We must do better job to stop spread of Ebola

It is only a matter of time until our area has to deal with the discovery that one among us has contracted the deadly Ebola virus or some other infectious disease that threatens the community. The events of the past weeks in Dallas should serve as a stark notice that the only way to effectively deal with an infectious disease and to prevent its spread is to identify and quarantine any and all possible carriers before they can infect others. Let’s start by closing entry into the country from those countries that are in the midst of an epidemic and placing people in quarantine until it is determined they are virus-free.

In Dallas we are witnessing how lax and reckless choices on the part of individuals and health care professionals, who are the first line of defense, bear a responsibility for what should have been a case of identifying and containing the virus in its earliest stages.
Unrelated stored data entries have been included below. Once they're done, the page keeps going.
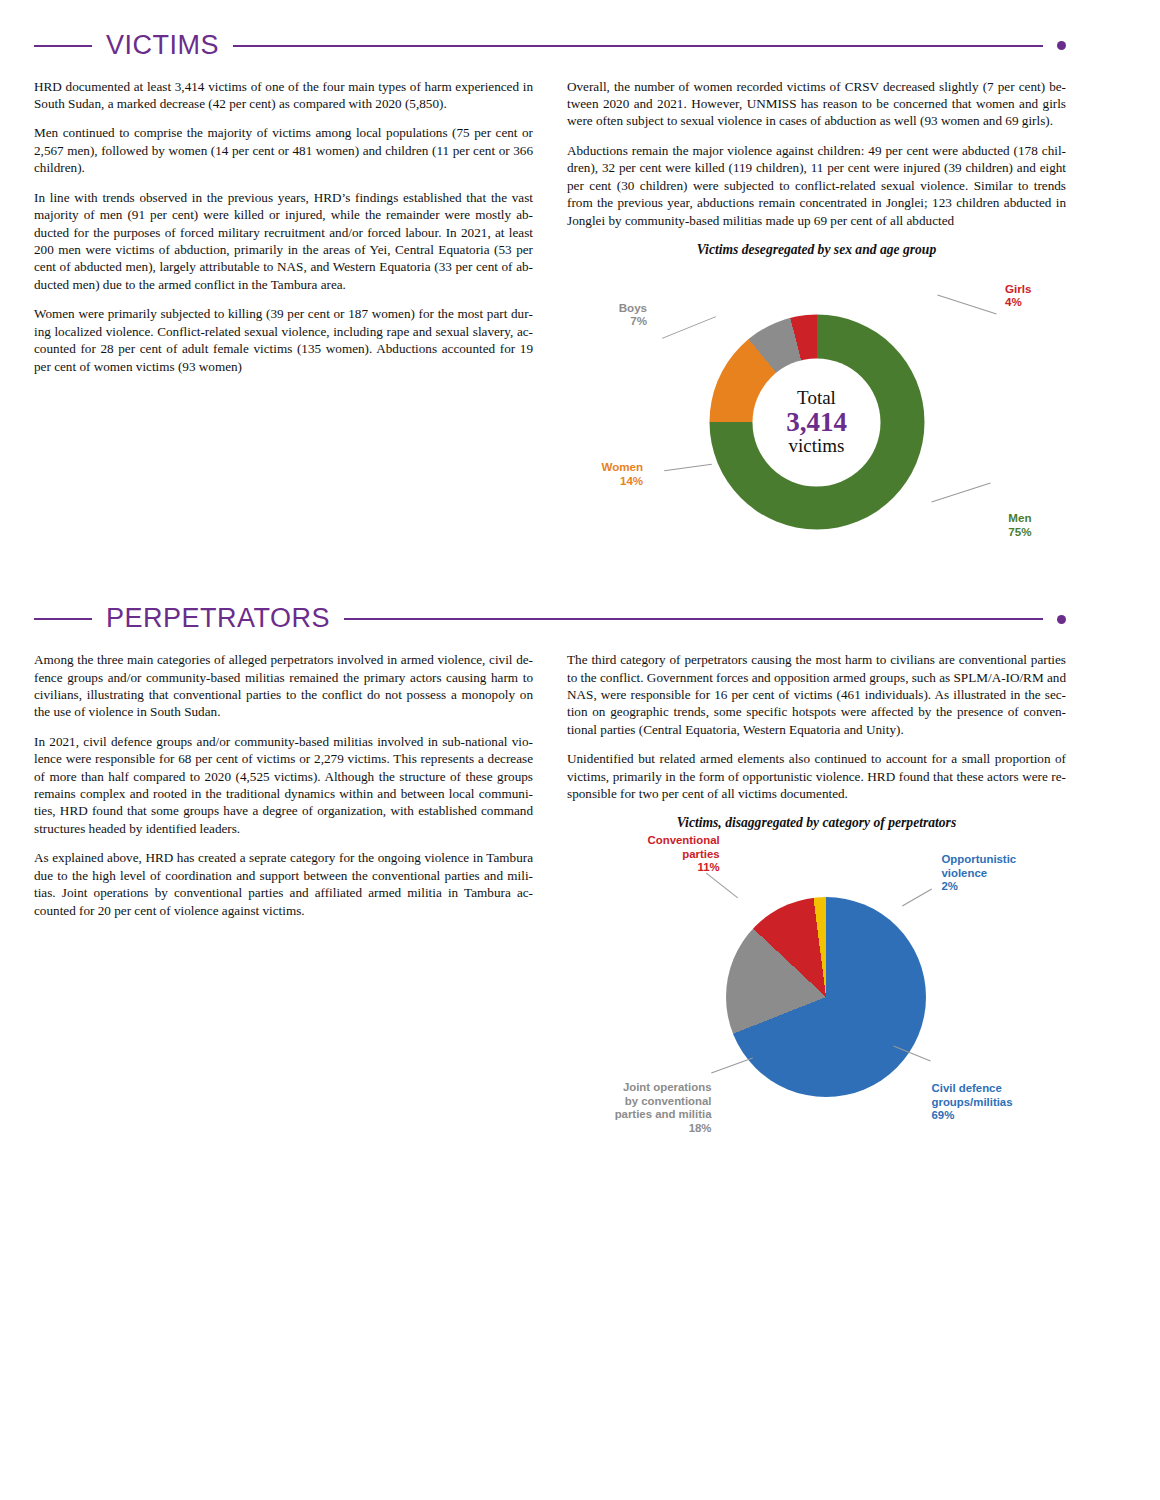VICTIMS
HRD documented at least 3,414 victims of one of the four main types of harm experienced in South Sudan, a marked decrease (42 per cent) as compared with 2020 (5,850).
Men continued to comprise the majority of victims among local populations (75 per cent or 2,567 men), followed by women (14 per cent or 481 women) and children (11 per cent or 366 children).
In line with trends observed in the previous years, HRD’s findings established that the vast majority of men (91 per cent) were killed or injured, while the remainder were mostly abducted for the purposes of forced military recruitment and/or forced labour. In 2021, at least 200 men were victims of abduction, primarily in the areas of Yei, Central Equatoria (53 per cent of abducted men), largely attributable to NAS, and Western Equatoria (33 per cent of abducted men) due to the armed conflict in the Tambura area.
Women were primarily subjected to killing (39 per cent or 187 women) for the most part during localized violence. Conflict-related sexual violence, including rape and sexual slavery, accounted for 28 per cent of adult female victims (135 women). Abductions accounted for 19 per cent of women victims (93 women)
Overall, the number of women recorded victims of CRSV decreased slightly (7 per cent) between 2020 and 2021. However, UNMISS has reason to be concerned that women and girls were often subject to sexual violence in cases of abduction as well (93 women and 69 girls).
Abductions remain the major violence against children: 49 per cent were abducted (178 children), 32 per cent were killed (119 children), 11 per cent were injured (39 children) and eight per cent (30 children) were subjected to conflict-related sexual violence. Similar to trends from the previous year, abductions remain concentrated in Jonglei; 123 children abducted in Jonglei by community-based militias made up 69 per cent of all abducted
Victims desegregated by sex and age group
Total
3,414
victims
Girls
4%
Boys
7%
Women
14%
Men
75%
PERPETRATORS
Among the three main categories of alleged perpetrators involved in armed violence, civil defence groups and/or community-based militias remained the primary actors causing harm to civilians, illustrating that conventional parties to the conflict do not possess a monopoly on the use of violence in South Sudan.
In 2021, civil defence groups and/or community-based militias involved in sub-national violence were responsible for 68 per cent of victims or 2,279 victims. This represents a decrease of more than half compared to 2020 (4,525 victims). Although the structure of these groups remains complex and rooted in the traditional dynamics within and between local communities, HRD found that some groups have a degree of organization, with established command structures headed by identified leaders.
As explained above, HRD has created a seprate category for the ongoing violence in Tambura due to the high level of coordination and support between the conventional parties and militias. Joint operations by conventional parties and affiliated armed militia in Tambura accounted for 20 per cent of violence against victims.
The third category of perpetrators causing the most harm to civilians are conventional parties to the conflict. Government forces and opposition armed groups, such as SPLM/A-IO/RM and NAS, were responsible for 16 per cent of victims (461 individuals). As illustrated in the section on geographic trends, some specific hotspots were affected by the presence of conventional parties (Central Equatoria, Western Equatoria and Unity).
Unidentified but related armed elements also continued to account for a small proportion of victims, primarily in the form of opportunistic violence. HRD found that these actors were responsible for two per cent of all victims documented.
Victims, disaggregated by category of perpetrators
Conventional
parties
11%
Opportunistic
violence
2%
Civil defence
groups/militias
69%
Joint operations
by conventional
parties and militia
18%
The hospital workers who paid no attention to the symptoms the first victim presented and sent him home – exposing an unknown number of others along his path, including the nurses who were treating him – must be held responsible. Two of these registered nurses contracted the virus and have been relocated to other facilities that specialize in treating infectious viral disease.

The first nurse followed a self-quarantine and is reported to be improving. The second nurse chose to ignore that she was in a high-risk category and traveled to Cleveland for the weekend, exposing an untold number of people she had contact with. She should lose her license and be barred from patient care for acting with depraved indifference. As a licensed health care professional, she should know better.

These failures at the hospital and the lack of professional standards by the staff did not occur in a vacuum. They are part of a larger problem. As a community on an international border, our lives depend on our local, state and federal agencies maintaining a high state of preparedness. Let’s not be another Dallas.